(Transcribed page text)
========================================================================
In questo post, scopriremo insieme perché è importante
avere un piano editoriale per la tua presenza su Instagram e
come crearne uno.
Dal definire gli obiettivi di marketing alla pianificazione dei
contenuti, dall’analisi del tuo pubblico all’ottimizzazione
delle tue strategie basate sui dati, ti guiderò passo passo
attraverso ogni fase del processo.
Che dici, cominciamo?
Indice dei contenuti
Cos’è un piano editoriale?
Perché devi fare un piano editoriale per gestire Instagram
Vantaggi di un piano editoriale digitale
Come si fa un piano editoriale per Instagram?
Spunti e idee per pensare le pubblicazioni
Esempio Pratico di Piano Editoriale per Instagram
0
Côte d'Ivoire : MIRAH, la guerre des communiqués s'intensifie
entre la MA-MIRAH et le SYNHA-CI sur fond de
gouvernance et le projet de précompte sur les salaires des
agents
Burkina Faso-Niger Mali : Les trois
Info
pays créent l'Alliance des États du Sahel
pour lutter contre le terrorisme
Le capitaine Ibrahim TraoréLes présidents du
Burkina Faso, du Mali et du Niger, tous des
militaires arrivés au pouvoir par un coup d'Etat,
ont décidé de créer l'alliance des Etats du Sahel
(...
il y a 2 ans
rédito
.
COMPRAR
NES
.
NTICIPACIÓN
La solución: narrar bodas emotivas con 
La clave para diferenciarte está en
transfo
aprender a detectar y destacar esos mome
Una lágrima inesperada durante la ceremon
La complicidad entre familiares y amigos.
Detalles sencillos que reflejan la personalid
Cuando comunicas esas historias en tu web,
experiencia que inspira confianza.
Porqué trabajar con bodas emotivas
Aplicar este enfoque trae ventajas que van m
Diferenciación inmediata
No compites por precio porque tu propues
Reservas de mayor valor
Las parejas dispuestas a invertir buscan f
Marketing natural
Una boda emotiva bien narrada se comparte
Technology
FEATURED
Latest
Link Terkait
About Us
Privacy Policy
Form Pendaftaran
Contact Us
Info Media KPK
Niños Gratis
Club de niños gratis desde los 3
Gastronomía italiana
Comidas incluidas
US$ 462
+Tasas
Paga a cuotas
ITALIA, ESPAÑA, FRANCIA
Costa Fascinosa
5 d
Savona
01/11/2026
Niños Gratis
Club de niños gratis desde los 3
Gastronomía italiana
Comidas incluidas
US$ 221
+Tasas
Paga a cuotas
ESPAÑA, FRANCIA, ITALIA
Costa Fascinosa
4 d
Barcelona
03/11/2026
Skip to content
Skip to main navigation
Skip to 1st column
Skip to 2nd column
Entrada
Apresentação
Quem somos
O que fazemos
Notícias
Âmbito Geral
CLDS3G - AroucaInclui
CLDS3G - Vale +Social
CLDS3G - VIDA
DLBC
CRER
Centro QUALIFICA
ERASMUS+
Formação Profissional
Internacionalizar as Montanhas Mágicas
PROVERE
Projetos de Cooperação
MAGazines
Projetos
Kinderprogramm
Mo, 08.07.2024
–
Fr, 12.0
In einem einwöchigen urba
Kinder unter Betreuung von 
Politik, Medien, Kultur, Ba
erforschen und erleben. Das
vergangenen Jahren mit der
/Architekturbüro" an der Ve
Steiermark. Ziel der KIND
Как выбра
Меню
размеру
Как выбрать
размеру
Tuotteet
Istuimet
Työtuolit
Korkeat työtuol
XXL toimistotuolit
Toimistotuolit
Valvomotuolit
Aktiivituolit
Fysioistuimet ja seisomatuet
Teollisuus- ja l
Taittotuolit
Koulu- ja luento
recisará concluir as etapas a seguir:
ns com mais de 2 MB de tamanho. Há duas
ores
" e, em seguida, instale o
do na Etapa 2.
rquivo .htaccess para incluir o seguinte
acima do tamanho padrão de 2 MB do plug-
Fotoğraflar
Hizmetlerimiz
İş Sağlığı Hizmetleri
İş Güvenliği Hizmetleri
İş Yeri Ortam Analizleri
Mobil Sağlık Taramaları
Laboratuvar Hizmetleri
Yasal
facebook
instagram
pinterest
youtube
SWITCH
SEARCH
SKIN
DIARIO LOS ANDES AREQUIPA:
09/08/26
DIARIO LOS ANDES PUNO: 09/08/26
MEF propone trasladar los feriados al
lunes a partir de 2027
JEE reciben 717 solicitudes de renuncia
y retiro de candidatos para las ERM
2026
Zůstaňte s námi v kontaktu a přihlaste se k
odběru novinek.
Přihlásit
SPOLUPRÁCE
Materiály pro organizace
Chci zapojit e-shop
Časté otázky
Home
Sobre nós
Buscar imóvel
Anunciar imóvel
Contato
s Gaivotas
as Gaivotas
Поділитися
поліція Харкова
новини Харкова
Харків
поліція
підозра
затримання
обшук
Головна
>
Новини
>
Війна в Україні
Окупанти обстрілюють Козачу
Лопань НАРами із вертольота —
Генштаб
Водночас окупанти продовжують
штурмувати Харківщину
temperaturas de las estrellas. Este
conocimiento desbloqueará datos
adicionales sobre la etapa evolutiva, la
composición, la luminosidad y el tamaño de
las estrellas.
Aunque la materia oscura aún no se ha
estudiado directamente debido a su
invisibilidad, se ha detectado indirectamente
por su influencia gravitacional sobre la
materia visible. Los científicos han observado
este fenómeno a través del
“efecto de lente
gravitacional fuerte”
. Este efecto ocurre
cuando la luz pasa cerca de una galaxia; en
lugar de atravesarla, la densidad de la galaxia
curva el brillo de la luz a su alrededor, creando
========================================================================
## Exercise aim
Reproduce every line of the listing above verbatim, keeping the original order and line breaks.

## Exercise result
In questo post, scopriremo insieme perché è importante
avere un piano editoriale per la tua presenza su Instagram e
come crearne uno.
Dal definire gli obiettivi di marketing alla pianificazione dei
contenuti, dall’analisi del tuo pubblico all’ottimizzazione
delle tue strategie basate sui dati, ti guiderò passo passo
attraverso ogni fase del processo.
Che dici, cominciamo?
Indice dei contenuti
Cos’è un piano editoriale?
Perché devi fare un piano editoriale per gestire Instagram
Vantaggi di un piano editoriale digitale
Come si fa un piano editoriale per Instagram?
Spunti e idee per pensare le pubblicazioni
Esempio Pratico di Piano Editoriale per Instagram
0
Côte d'Ivoire : MIRAH, la guerre des communiqués s'intensifie
entre la MA-MIRAH et le SYNHA-CI sur fond de
gouvernance et le projet de précompte sur les salaires des
agents
Burkina Faso-Niger Mali : Les trois
Info
pays créent l'Alliance des États du Sahel
pour lutter contre le terrorisme
Le capitaine Ibrahim TraoréLes présidents du
Burkina Faso, du Mali et du Niger, tous des
militaires arrivés au pouvoir par un coup d'Etat,
ont décidé de créer l'alliance des Etats du Sahel
(...
il y a 2 ans
rédito
.
COMPRAR
NES
.
NTICIPACIÓN
La solución: narrar bodas emotivas con 
La clave para diferenciarte está en
transfo
aprender a detectar y destacar esos mome
Una lágrima inesperada durante la ceremon
La complicidad entre familiares y amigos.
Detalles sencillos que reflejan la personalid
Cuando comunicas esas historias en tu web,
experiencia que inspira confianza.
Porqué trabajar con bodas emotivas
Aplicar este enfoque trae ventajas que van m
Diferenciación inmediata
No compites por precio porque tu propues
Reservas de mayor valor
Las parejas dispuestas a invertir buscan f
Marketing natural
Una boda emotiva bien narrada se comparte
Technology
FEATURED
Latest
Link Terkait
About Us
Privacy Policy
Form Pendaftaran
Contact Us
Info Media KPK
Niños Gratis
Club de niños gratis desde los 3
Gastronomía italiana
Comidas incluidas
US$ 462
+Tasas
Paga a cuotas
ITALIA, ESPAÑA, FRANCIA
Costa Fascinosa
5 d
Savona
01/11/2026
Niños Gratis
Club de niños gratis desde los 3
Gastronomía italiana
Comidas incluidas
US$ 221
+Tasas
Paga a cuotas
ESPAÑA, FRANCIA, ITALIA
Costa Fascinosa
4 d
Barcelona
03/11/2026
Skip to content
Skip to main navigation
Skip to 1st column
Skip to 2nd column
Entrada
Apresentação
Quem somos
O que fazemos
Notícias
Âmbito Geral
CLDS3G - AroucaInclui
CLDS3G - Vale +Social
CLDS3G - VIDA
DLBC
CRER
Centro QUALIFICA
ERASMUS+
Formação Profissional
Internacionalizar as Montanhas Mágicas
PROVERE
Projetos de Cooperação
MAGazines
Projetos
Kinderprogramm
Mo, 08.07.2024
–
Fr, 12.0
In einem einwöchigen urba
Kinder unter Betreuung von 
Politik, Medien, Kultur, Ba
erforschen und erleben. Das
vergangenen Jahren mit der
/Architekturbüro" an der Ve
Steiermark. Ziel der KIND
Как выбра
Меню
размеру
Как выбрать
размеру
Tuotteet
Istuimet
Työtuolit
Korkeat työtuol
XXL toimistotuolit
Toimistotuolit
Valvomotuolit
Aktiivituolit
Fysioistuimet ja seisomatuet
Teollisuus- ja l
Taittotuolit
Koulu- ja luento
recisará concluir as etapas a seguir:
ns com mais de 2 MB de tamanho. Há duas
ores
" e, em seguida, instale o
do na Etapa 2.
rquivo .htaccess para incluir o seguinte
acima do tamanho padrão de 2 MB do plug-
Fotoğraflar
Hizmetlerimiz
İş Sağlığı Hizmetleri
İş Güvenliği Hizmetleri
İş Yeri Ortam Analizleri
Mobil Sağlık Taramaları
Laboratuvar Hizmetleri
Yasal
facebook
instagram
pinterest
youtube
SWITCH
SEARCH
SKIN
DIARIO LOS ANDES AREQUIPA:
09/08/26
DIARIO LOS ANDES PUNO: 09/08/26
MEF propone trasladar los feriados al
lunes a partir de 2027
JEE reciben 717 solicitudes de renuncia
y retiro de candidatos para las ERM
2026
Zůstaňte s námi v kontaktu a přihlaste se k
odběru novinek.
Přihlásit
SPOLUPRÁCE
Materiály pro organizace
Chci zapojit e-shop
Časté otázky
Home
Sobre nós
Buscar imóvel
Anunciar imóvel
Contato
s Gaivotas
as Gaivotas
Поділитися
поліція Харкова
новини Харкова
Харків
поліція
підозра
затримання
обшук
Головна
>
Новини
>
Війна в Україні
Окупанти обстрілюють Козачу
Лопань НАРами із вертольота —
Генштаб
Водночас окупанти продовжують
штурмувати Харківщину
temperaturas de las estrellas. Este
conocimiento desbloqueará datos
adicionales sobre la etapa evolutiva, la
composición, la luminosidad y el tamaño de
las estrellas.
Aunque la materia oscura aún no se ha
estudiado directamente debido a su
invisibilidad, se ha detectado indirectamente
por su influencia gravitacional sobre la
materia visible. Los científicos han observado
este fenómeno a través del
“efecto de lente
gravitacional fuerte”
. Este efecto ocurre
cuando la luz pasa cerca de una galaxia; en
lugar de atravesarla, la densidad de la galaxia
curva el brillo de la luz a su alrededor, creando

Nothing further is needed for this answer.